The results of the test set for Exp.1. The figure shows the accuracy of 9 subjects and the average accuracy of them.

Figure 4

The results of the test set for Exp.2.

We can see from the figures that the performance results on the test data show a trend that is very similar to that of the performance results during the cross-validation phase.
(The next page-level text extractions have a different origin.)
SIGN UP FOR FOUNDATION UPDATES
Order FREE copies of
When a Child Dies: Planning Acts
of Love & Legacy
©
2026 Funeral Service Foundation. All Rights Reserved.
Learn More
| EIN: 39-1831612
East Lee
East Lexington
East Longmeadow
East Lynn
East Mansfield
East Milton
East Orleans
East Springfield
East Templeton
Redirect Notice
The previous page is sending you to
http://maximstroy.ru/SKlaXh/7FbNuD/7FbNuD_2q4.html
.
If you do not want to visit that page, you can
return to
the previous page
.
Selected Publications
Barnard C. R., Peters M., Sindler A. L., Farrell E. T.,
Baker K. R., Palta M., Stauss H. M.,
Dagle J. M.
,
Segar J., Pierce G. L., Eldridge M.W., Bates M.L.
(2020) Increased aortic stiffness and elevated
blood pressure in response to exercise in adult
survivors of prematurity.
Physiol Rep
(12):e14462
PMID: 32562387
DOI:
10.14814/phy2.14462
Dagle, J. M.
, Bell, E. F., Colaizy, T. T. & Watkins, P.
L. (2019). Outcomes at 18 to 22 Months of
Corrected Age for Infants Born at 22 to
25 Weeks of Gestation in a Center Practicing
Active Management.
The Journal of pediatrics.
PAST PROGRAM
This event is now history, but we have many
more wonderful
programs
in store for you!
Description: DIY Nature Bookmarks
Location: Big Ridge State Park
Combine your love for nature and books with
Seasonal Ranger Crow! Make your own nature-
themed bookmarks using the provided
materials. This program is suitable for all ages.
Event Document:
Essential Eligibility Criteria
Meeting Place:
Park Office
In addition, we studied the influence of different feature dimensions on the effects of these methods. Figure 5 shows recognition accuracy of all the methods on different number of dimensions under three subjects in Exp.2. The results in the figure are shown by the average accuracy of 5-fold cross-validation. We can see from the figure that the overall trend of various methods rises slightly with the increase of the dimension and finally tends to be flat. Combining the curve results of the three subjects, the accuracy of the B2DDLPP method is the highest, followed by 2DDLPP. The results of DLPP and 2DLDA are not much different, and the worst is the LDA method. Different methods have different extraction capabilities for spatial information and structural information and the effect of this extraction determines the final accuracy. The results also show that B2DDLPP can achieve a high accuracy rate in the case of low feature dimensions, which can greatly help reduce the complexity of data and extract effective features.

Figure 5

Five-fold cross-validation performance on different number of dimensions on Exp.2: (a) the accuracy of different dimensions in subj.1; (b) the accuracy of different dimensions in subj.2; (c) the accuracy of different dimensions in subj.3.

4. Conclusions

In this paper, we propose a B2DDLPP algorithm. By adding the matrix-variate Gaussian model and a bilinear structure, B2DDLPP decomposes the within-class covariance matrix and the between-class scatter matrix to obtain the optimal projection matrix. As a matrix-based method, B2DDLPP is more effective for extracting spatial information than vector-based methods. At the same time, the bilinear structure further enhances this effect.

In order to fully verify the effectiveness of the algorithm, we apply the B2DDLPP algorithm to three EEG data sets in this paper. The results show that B2DDLPP has a higher feature extraction performance compared to other methods.